Copy out the data in full, keeping each line exactly as it reads.
===
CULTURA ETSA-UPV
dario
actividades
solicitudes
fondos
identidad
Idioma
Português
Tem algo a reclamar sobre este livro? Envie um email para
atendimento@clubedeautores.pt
===
### Exercise response:
CULTURA ETSA-UPV
dario
actividades
solicitudes
fondos
identidad
Idioma
Português
Tem algo a reclamar sobre este livro? Envie um email para
atendimento@clubedeautores.pt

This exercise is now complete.